Governor Kathy Hochul today announced a State of Emergency was issued Thursday morning for 11 counties as a winter storm is forecast to impact portions of upstate New York with intense lake effect snow through Sunday. The most significant snowfall is expected Thursday and Friday with accumulations of up to four feet of snow possible in the Buffalo area and up to two feet or more of snow possible in the Watertown area, with snowfall rates of three or more inches per hour. Hazardous travel conditions and local power outages as a result of the storm are likely due to the combination of snow and wind in the forecast. Lightning and thunder may also occur in the heavier, more intense bands. Governor Hochul urged New Yorkers to stay alert and avoid unnecessary travel Thursday evening through Friday, particularly in the Buffalo and Watertown areas.
The State of Emergency applies to the following counties, as well as contiguous counties: Cattaraugus, Chautauqua, Erie, Genesee, Jefferson, Lewis, Niagara, Oneida, Oswego, St.
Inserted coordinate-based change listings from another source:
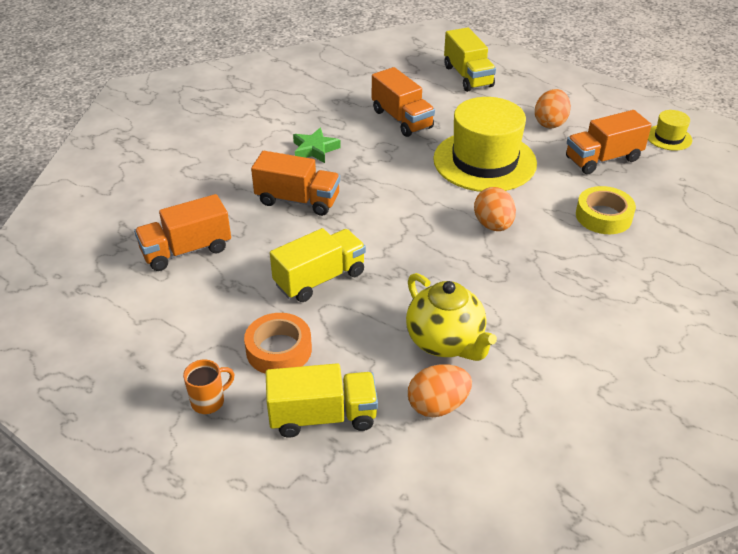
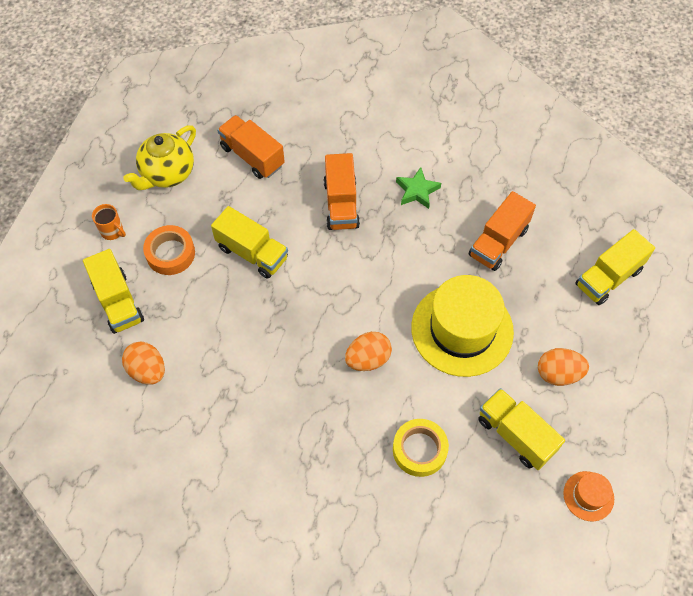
camera: 70 degrees right, 20 degrees up
yellow teapot [406,273,497,361] -> yellow teapot moved to [123,125,196,190]
orange truck [566,110,652,174] -> yellow truck [478,388,565,470]
yellow hat [648,110,692,151] -> orange hat [563,471,614,521]

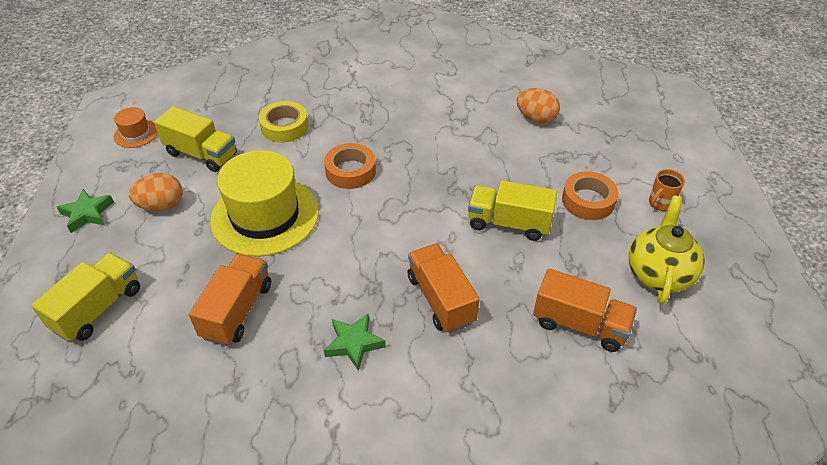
camera: 160 degrees right, 15 degrees down
yellow truck [83,249,144,334] -> none
orange mug [92,204,126,240] -> orange mug turned 60 degrees counterclockwise [649,169,685,211]
orange egg [345,332,392,371] -> orange tape [324,143,376,189]
none -> green star [57,189,114,233]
Lawrence, and Wyoming.
“We all have to do our part to make sure that everyone stays safe during this winter storm — that’s why I have declared a State of Emergency for impacted counties, which will free up resources and boost our readiness,” Governor Hochul said. “My administration has been preparing around the clock for this potentially life-threatening weather event, bringing in additional safety personnel and equipment, closing down the New York State Thruway, and activating Emergency Operation Centers. I urge all New Yorkers to stay prepared and vigilant over the next few days, making sure to look after vulnerable loved ones and neighbors.”
Lake Effect Snow Warning and Winter Storm Watches are in effect through Sunday evening for several counties in the Western New York, Finger Lakes, Central New York and North Country regions. As of Thursday, the National Weather Service forecast anticipates several feet of snow for multiple locations over the duration of this storm.
New York State Division of Homeland Security and Emergency Services Commissioner Jackie Bray said, “I can’t stress enough the need for anyone in the path of this dangerous snowstorm to take action to prepare for several days of heavy snow, wind, dangerous travel conditions and the potential for power outages. New Yorkers are familiar with this kind of weather, but it’s our first major snowstorm of the season, so let’s please be careful, do your shopping and other errands now before the heavy snow starts falling, if you can, and touch base with friends and neighbors to make sure they are ready for the storm, too.”